_What to work on_: State how many lines in the items below contain the string "Recommended", matching case exactly. Reply with only the number.

_Saved data entries_:
──────────────────────────────

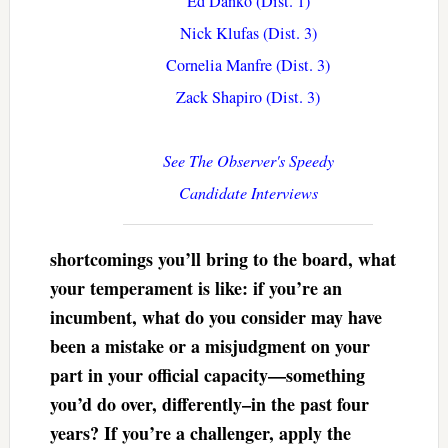
Ed Danko (Dist. 1)
Nick Klufas (Dist. 3)
Cornelia Manfre (Dist. 3)
Zack Shapiro (Dist. 3)
See The Observer's Speedy
Candidate Interviews
shortcomings you’ll bring to the board, what
your temperament is like: if you’re an
incumbent, what do you consider may have
been a mistake or a misjudgment on your
part in your official capacity—something
you’d do over, differently–in the past four
years? If you’re a challenger, apply the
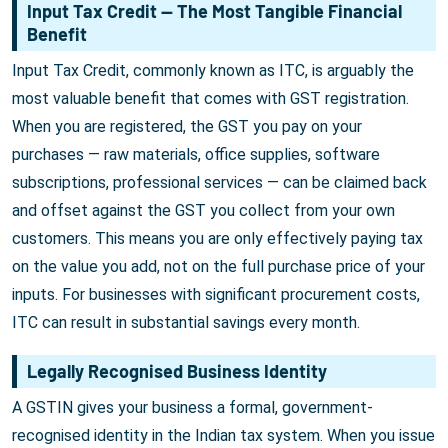
Input Tax Credit — The Most Tangible Financial
Benefit
Input Tax Credit, commonly known as ITC, is arguably the
most valuable benefit that comes with GST registration.
When you are registered, the GST you pay on your
purchases — raw materials, office supplies, software
subscriptions, professional services — can be claimed back
and offset against the GST you collect from your own
customers. This means you are only effectively paying tax
on the value you add, not on the full purchase price of your
inputs. For businesses with significant procurement costs,
ITC can result in substantial savings every month.
Legally Recognised Business Identity
A GSTIN gives your business a formal, government-
recognised identity in the Indian tax system. When you issue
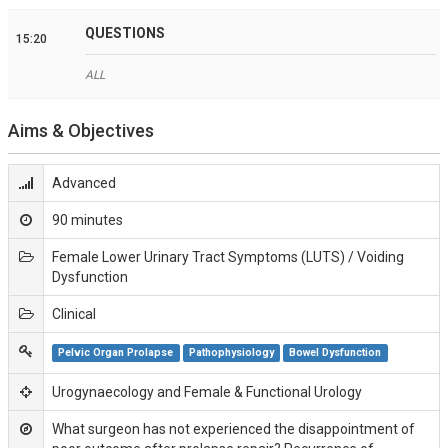
QUESTIONS
15:20
ALL
Aims & Objectives
Advanced
90 minutes
Female Lower Urinary Tract Symptoms (LUTS) / Voiding
Dysfunction
Clinical
Pelvic Organ Prolapse
Pathophysiology
Bowel Dysfunction
Urogynaecology and Female & Functional Urology
What surgeon has not experienced the disappointment of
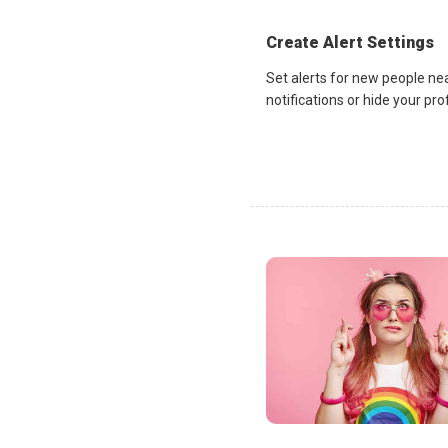
Create Alert Settings
Set alerts for new people ne
notifications or hide your pr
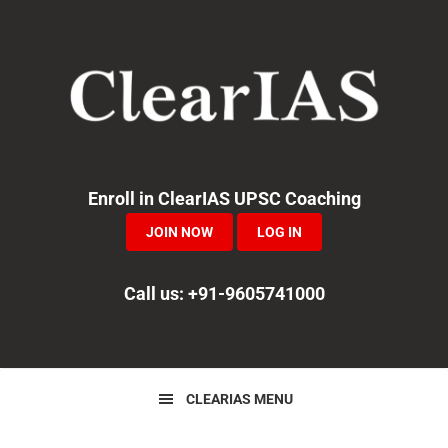
Skip
Skip
Skip
to
to
to
primary
main
primary
navigation
content
sidebar
Enroll in ClearIAS UPSC Coaching
JOIN NOW
LOG IN
Call us: +91-9605741000
CLEARIAS MENU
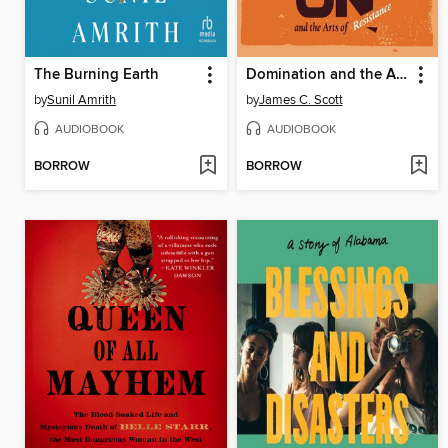
The Burning Earth
Domination and the Arts of Resistance
by
Sunil Amrith
by
James C. Scott
AUDIOBOOK
AUDIOBOOK
BORROW
BORROW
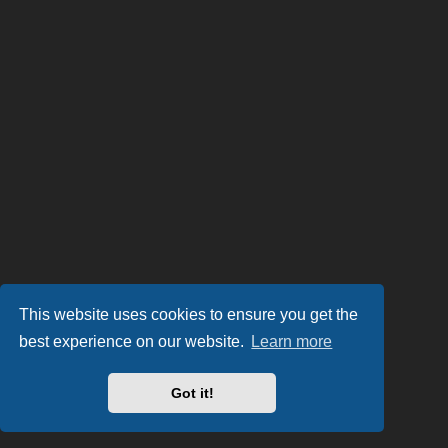
This website uses cookies to ensure you get the
best experience on our website.
Learn more
Got it!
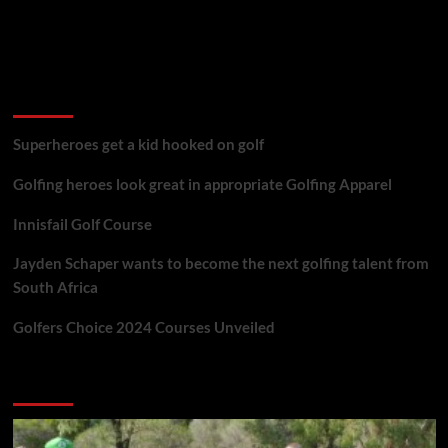
golf reviews
Superheroes get a kid hooked on golf
Golfing heroes look great in appropriate Golfing Apparel
Innisfail Golf Course
Jayden Schaper wants to become the next golfing talent from
South Africa
Golfers Choice 2024 Courses Unveiled
You may have missed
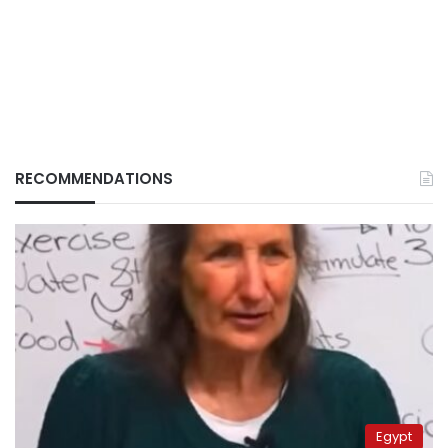
RECOMMENDATIONS
Egypt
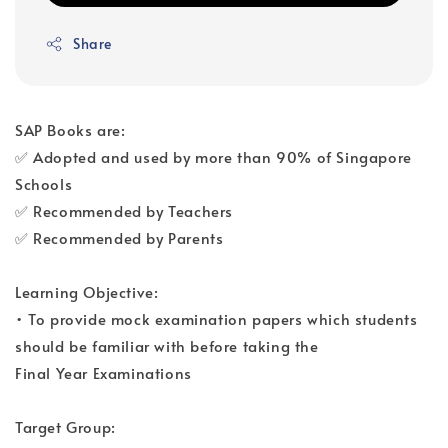
Share
SAP Books are:
✅ Adopted and used by more than 90% of Singapore
Schools
✅ Recommended by Teachers
✅ Recommended by Parents
Learning Objective:
• To provide mock examination papers which students
should be familiar with before taking the
Final Year Examinations
Target Group:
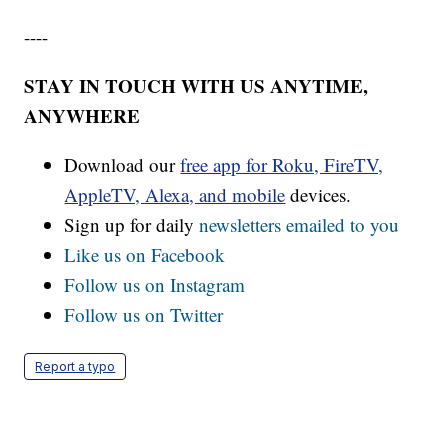
----
STAY IN TOUCH WITH US ANYTIME,
ANYWHERE
Download our
free app for Roku, FireTV,
AppleTV, Alexa, and mobile
devices.
Sign up for daily
newsletters emailed to you
Like us on Facebook
Follow us on Instagram
Follow us on Twitter
Report a typo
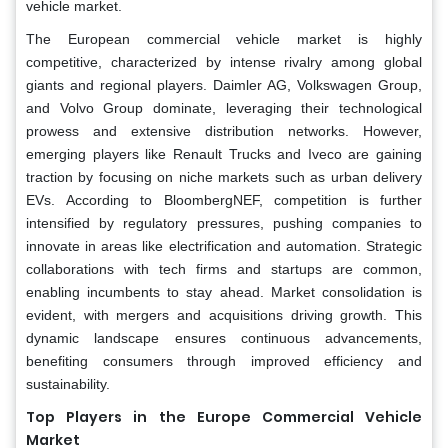
vehicle market.
The European commercial vehicle market is highly
competitive, characterized by intense rivalry among global
giants and regional players. Daimler AG, Volkswagen Group,
and Volvo Group dominate, leveraging their technological
prowess and extensive distribution networks. However,
emerging players like Renault Trucks and Iveco are gaining
traction by focusing on niche markets such as urban delivery
EVs. According to BloombergNEF, competition is further
intensified by regulatory pressures, pushing companies to
innovate in areas like electrification and automation. Strategic
collaborations with tech firms and startups are common,
enabling incumbents to stay ahead. Market consolidation is
evident, with mergers and acquisitions driving growth. This
dynamic landscape ensures continuous advancements,
benefiting consumers through improved efficiency and
sustainability.
Top Players in the Europe Commercial Vehicle
Market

──────────────────────────────

_Response to this exercise_: 2